Mrs. Wuf doesn't let her steaks rest
Mr. Wuf cheated on Mrs. Wuf with the Delaware Blue Hen
Mrs. Wuf thinks Ronda Rousey is a poor role model for women
Mr. Wuf thinks Ronda Rousey is ugly
Pictures of Ronda Rousey (if you don't know who she is)
I don't know how it happened, but somehow over the course of the past year, I changed my mind and realized how hot Rousey is. DAAYUUUM.
Between the Hardee's commercial and her appearance on SportsCenter last night, it's now certain that, when she's not knocking out Brazilian women in less than a minute's time, Miss Rousey cleans up quite nicely.
Mr and Mrs Wuf prefer their bbq meat extra dry with zero vinegar based sauces.
Mrs. Wuf is actually Chuck Amato.
That explains the red shoes.
Mr. Wuf believes that only purebred descendants of NC State alumni should be allowed to attend the university. He thinks that those "filthy mudbloods" should be sent to ECU instead.
It's pronounced "Kevin."
Next time I'm working that into the introduction.
Can we get an explanation as to the origin of this? I laugh every time I see it, but I have no idea where it came from.
It's been a running joke on here because of The League reference and because of a reddit thread. But my use of it goes back a while. Here's the story:
Kevin
Mr. and Mrs. Wuf don't see anything wrong with the team's perpetually soft OOC schedule.
That's a fucking cute dog
Call me a downer, but lets hate after we win the damn game.
Downer
Sure put the brakes on this thread...
Hokie11 likes Mr Wuf
Mr. and Mrs.

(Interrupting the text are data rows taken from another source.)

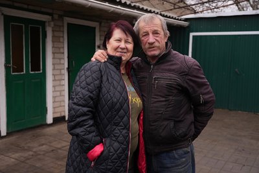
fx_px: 266
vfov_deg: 36.0
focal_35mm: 37
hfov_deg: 51.9
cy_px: 86
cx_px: 130
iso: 400
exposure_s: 1/250
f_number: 4
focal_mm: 37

Wuf do it missionary
hahaha
For the sole purpose of procreation.
FIFY
Word around the mascot circles is that Mrs. Wuf is a real bitch.
Mr. Wuf licks himself in the middle of the game and if you say anything he just blindly stares at you and acts like you're the a-hole.
Seriously, how lame is it to have married mascots?
Hearing from multiple sources that Mr. Wuf cheated on Mrs. Wuf with Wilma from UA, putting their relationship status (as well as future little wuf's) in jeopardy.
Neither Mr. Wuf, Mrs. Wuf nor Tuffy think Emma Watson is good looking.
Mr. Wuf endorses the Three Wolf Moon t-shirt

(...and if you are not familiar with the TWM tee, click HERE and be sure to read the reviews :D)
Mr and Mrs Wuf think that this was a good tackle.
After getting dragged on the above tackle attempt, Earl Wolff changed his last name to Wuf to protect his identity.
Mr. Wuf's smarter brother:
Suck it, Wufs!
We struck gold.
So, does this mean we get to Hate On Sebastian next week?
It's Miami week, let's hate on anything and everything.
Yes! Because it's socially irresponsible to hate on a hurricane.